## Task goal
Transcribe, without any alteration, only the lines that begin at the line containing "581 264 2002" and run to the last line below.

Records for processing Start Marker

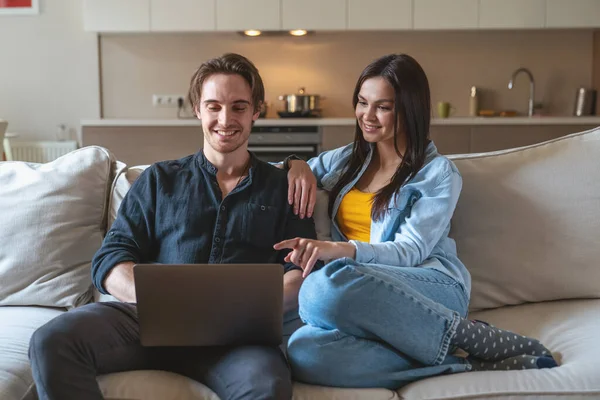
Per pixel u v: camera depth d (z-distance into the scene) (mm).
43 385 1434
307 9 5613
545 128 5438
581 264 2002
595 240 2006
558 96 5980
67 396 1438
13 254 2006
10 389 1511
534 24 5602
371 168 2117
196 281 1502
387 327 1598
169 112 6023
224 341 1553
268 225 1922
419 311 1615
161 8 5609
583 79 5957
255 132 5523
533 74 5965
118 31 5648
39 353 1448
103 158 2141
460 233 2053
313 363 1578
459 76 5980
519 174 2064
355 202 2055
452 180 1947
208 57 5980
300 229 1950
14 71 5930
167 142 5508
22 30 5887
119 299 1789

Records for processing End Marker

## Output
581 264 2002
595 240 2006
558 96 5980
67 396 1438
13 254 2006
10 389 1511
534 24 5602
371 168 2117
196 281 1502
387 327 1598
169 112 6023
224 341 1553
268 225 1922
419 311 1615
161 8 5609
583 79 5957
255 132 5523
533 74 5965
118 31 5648
39 353 1448
103 158 2141
460 233 2053
313 363 1578
459 76 5980
519 174 2064
355 202 2055
452 180 1947
208 57 5980
300 229 1950
14 71 5930
167 142 5508
22 30 5887
119 299 1789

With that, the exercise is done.